SLM Corp., the largest U.S. student lender, last week sold $1.1 billion of securities backed by private student loans. Demand for the riskiest bunch -- those that will lose money first if the loans go bad -- was 15 times greater than the supply, people familiar with the deal said. . . .
Federal and private student-loan borrowing totaled $966 billion at the end of the fourth quarter, up 11% from a year earlier and 51% since 2008, according to the Fed report, part of its quarterly analysis of household debt and credit.
People under 30 are struggling the most. The delinquency rate jumped to 35% last quarter from 26% in 2008, according to the Fed report.
—“Student-Loan Securities Stay Hot: Investors’ Hunger for Returns Is Driving Demand Even as More Borrowers Fall Behind on Their Payments”, Wall Street Journal (March 4, 2013).
Yeah . . . a lotta Super-Geniuses here, all-around . . . .

Preston Bell ( is the author of the (free) satire about the Law School situation: Smarter Than Socrates: The End of the Law School Era.


  1. First!

    Total sweetness!

  2. Saw this awhile back. Scrutinize, in particular, the second comment...

    If that second comment wasn't written by Mitchell or someone at OSU law, I'll eat my hat.

  3. ^ Meant to write Case Western rather than OSU...

  4. Richard Posner is mad as hell at the ABA Task Force on Legal Education and he's not going to take it anymore!
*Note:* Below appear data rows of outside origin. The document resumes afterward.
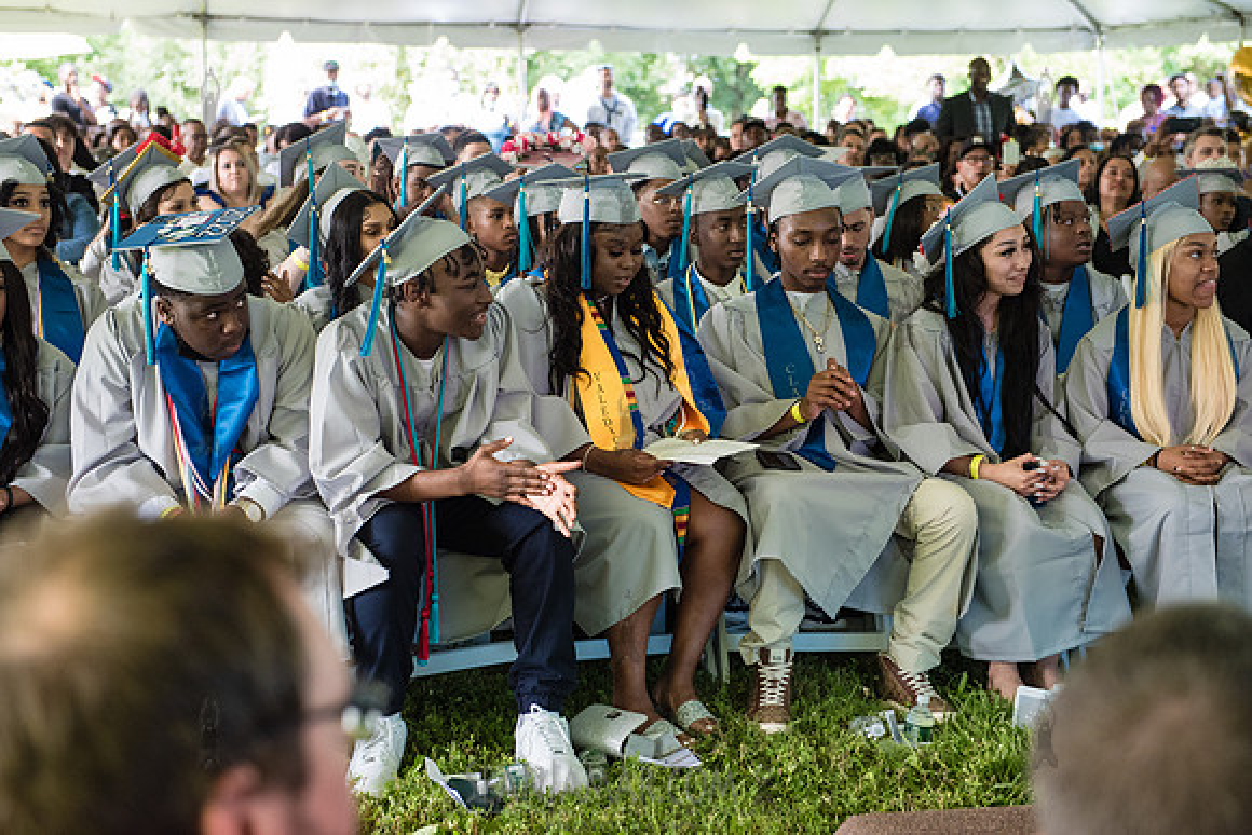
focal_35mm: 60
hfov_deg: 33.4
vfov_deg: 22.6
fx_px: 2087
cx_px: 626
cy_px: 418
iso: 2500
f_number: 4
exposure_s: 1/400
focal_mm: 60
  5. Nice catch on the Sallie Mae story.

  6. Student loan debt has gone up over 350% since 2005 and 550% since 1998. Why is that boys and girls? This is because bankruptcy law reforms that passed in 2005 and 1998 opened up the flood gates of the supply of loanable funds because government and private loans became non-dischargeable in bankruptcy. Easy student loan money leads to higher tuition every single year. Congress slipped these bankruptcy reforms into bills (you know the backroom deal type of stuff) so they can sucker punch working people yet again. The system is rigged.